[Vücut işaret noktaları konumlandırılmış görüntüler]
========

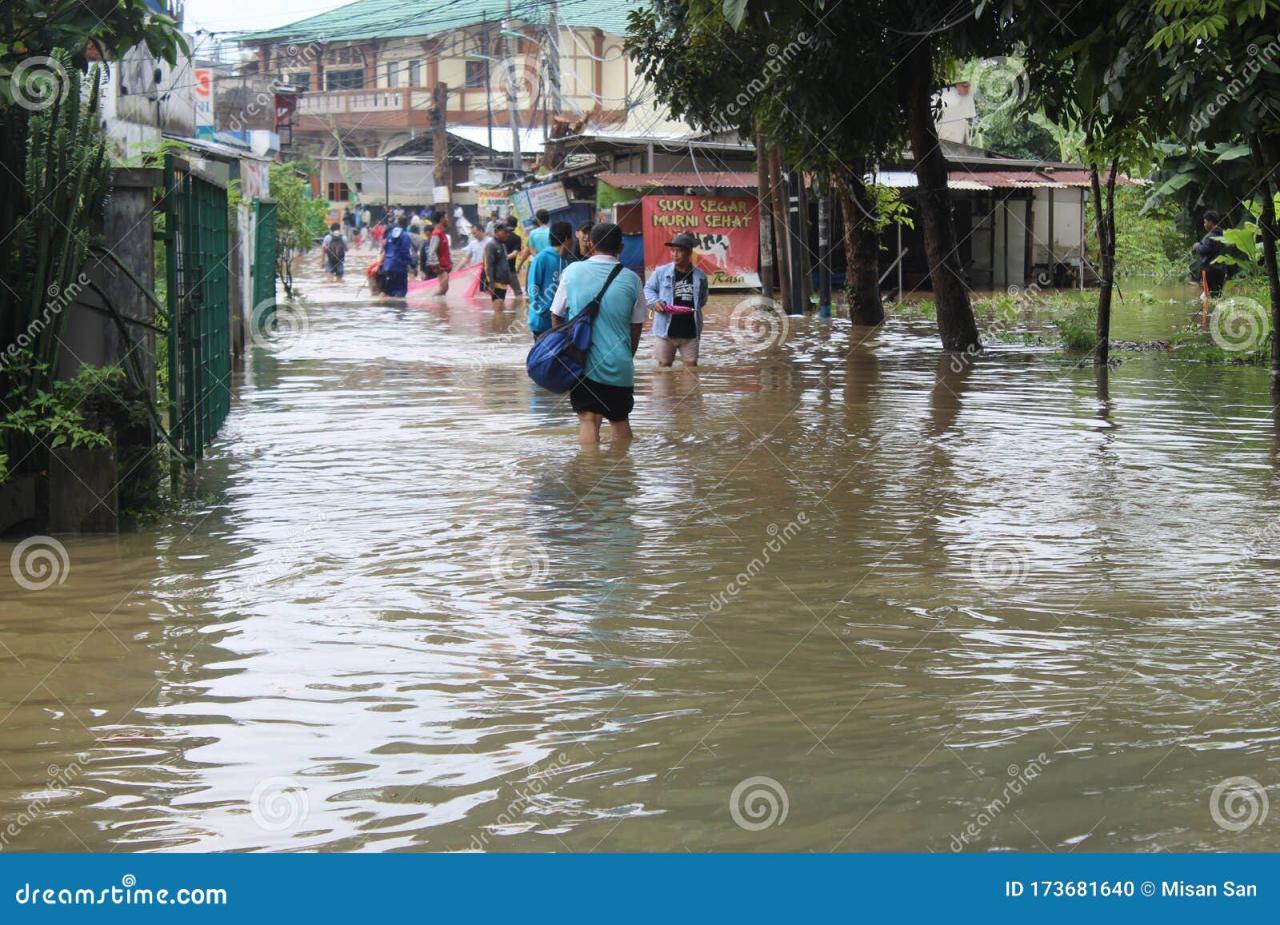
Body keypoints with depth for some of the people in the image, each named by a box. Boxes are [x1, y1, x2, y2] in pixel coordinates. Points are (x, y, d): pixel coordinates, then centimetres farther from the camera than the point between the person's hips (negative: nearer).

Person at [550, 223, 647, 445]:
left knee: (588, 419, -3)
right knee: (620, 419, 16)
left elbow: (556, 317, 6)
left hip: (581, 362, -1)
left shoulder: (572, 271, -1)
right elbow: (636, 328, 6)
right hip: (619, 366, 1)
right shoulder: (631, 279, -1)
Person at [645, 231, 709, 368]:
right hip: (666, 330, -1)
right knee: (664, 365, 8)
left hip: (690, 331, 1)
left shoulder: (700, 276, 3)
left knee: (691, 365, 4)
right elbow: (648, 288, 8)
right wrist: (654, 301, -10)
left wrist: (695, 309, 5)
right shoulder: (661, 272, -4)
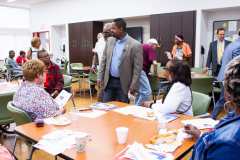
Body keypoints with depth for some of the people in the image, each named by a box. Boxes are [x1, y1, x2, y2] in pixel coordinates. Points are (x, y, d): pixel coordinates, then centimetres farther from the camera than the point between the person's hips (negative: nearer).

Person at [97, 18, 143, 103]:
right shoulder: (110, 40, 5)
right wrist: (100, 77, 4)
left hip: (124, 83, -4)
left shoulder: (135, 45, -12)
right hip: (109, 81, 5)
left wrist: (133, 87, -13)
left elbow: (137, 69, -11)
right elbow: (104, 60, 10)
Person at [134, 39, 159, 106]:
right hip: (140, 71, -10)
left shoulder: (142, 46, 27)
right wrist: (155, 73, 4)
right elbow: (155, 63, -12)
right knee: (147, 92, -13)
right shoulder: (150, 48, 0)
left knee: (139, 92, 17)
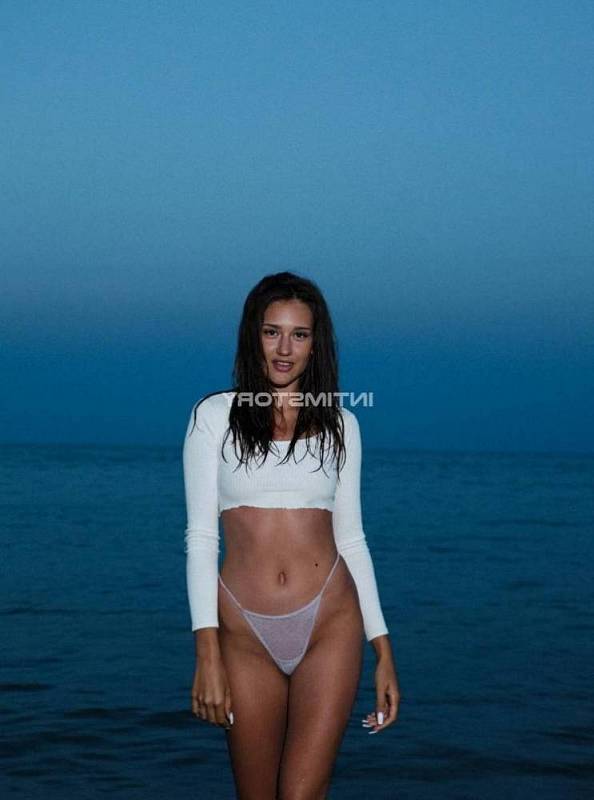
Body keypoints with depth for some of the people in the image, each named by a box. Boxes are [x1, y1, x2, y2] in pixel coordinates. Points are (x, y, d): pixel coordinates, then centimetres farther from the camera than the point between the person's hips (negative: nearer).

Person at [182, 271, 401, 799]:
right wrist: (208, 654, -8)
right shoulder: (215, 415, 3)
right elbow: (200, 537, 0)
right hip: (245, 630, 0)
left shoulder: (340, 424, 9)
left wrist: (383, 651, 7)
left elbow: (351, 537, 12)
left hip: (331, 622, 0)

========

Görev: Malzemedeki tüm satırları yeniden yazın ve her geçtiği yerde "Person at" ifadesini "Individual at" ile değiştirin; geri kalan her şey aynen kalsın. Resim satırlarını yanıta dahil etmeyin.

Alıştırmanın çözümü:
Body keypoints with depth for some of the people in the image, each named by a box. Boxes are [x1, y1, x2, y2] in pixel coordinates. Points are (x, y, d): pixel coordinates, then centimetres farther from the camera than the point between the person's hips (negative: nearer).

Individual at [550, 223, 647, 445]:
left knee: (588, 419, -3)
right knee: (620, 419, 16)
left elbow: (556, 317, 6)
left hip: (581, 362, -1)
left shoulder: (572, 271, -1)
right elbow: (636, 328, 6)
right hip: (619, 366, 1)
right shoulder: (631, 279, -1)
Individual at [645, 231, 709, 368]:
right hip: (666, 330, -1)
right knee: (664, 365, 8)
left hip: (690, 331, 1)
left shoulder: (700, 276, 3)
left knee: (691, 365, 4)
right elbow: (648, 288, 8)
right wrist: (654, 301, -10)
left wrist: (695, 309, 5)
right shoulder: (661, 272, -4)
Body keypoints with depth for some of the people in the image, each named by a box. Boxes are [x1, y1, x2, y2] in pixel coordinates. Points are (x, y, d): pixel coordinates, then centimetres farther from the camera than the point between the person's hips (negative: nearer).

Individual at [97, 18, 143, 103]:
right shoulder: (110, 40, 5)
right wrist: (100, 77, 4)
left hip: (124, 83, -4)
left shoulder: (135, 45, -12)
right hip: (109, 81, 5)
left wrist: (133, 87, -13)
left elbow: (137, 69, -11)
right elbow: (104, 60, 10)
Individual at [134, 39, 159, 106]:
right hip: (140, 71, -10)
left shoulder: (142, 46, 27)
right wrist: (155, 73, 4)
right elbow: (155, 63, -12)
right knee: (147, 92, -13)
right shoulder: (150, 48, 0)
left knee: (139, 92, 17)
Body keypoints with depth for some of the people in the image, each named by a box. Boxes are [x1, y1, x2, y2] in pixel coordinates. Points are (x, y, d): pixel coordinates, then centimetres farther from the camera than the point between the person's hips (negative: nearer).

Individual at [182, 271, 401, 799]:
right wrist: (208, 654, -8)
right shoulder: (215, 415, 3)
right elbow: (200, 537, 0)
right hip: (245, 630, 0)
left shoulder: (340, 424, 9)
left wrist: (383, 651, 7)
left elbow: (351, 537, 12)
left hip: (331, 622, 0)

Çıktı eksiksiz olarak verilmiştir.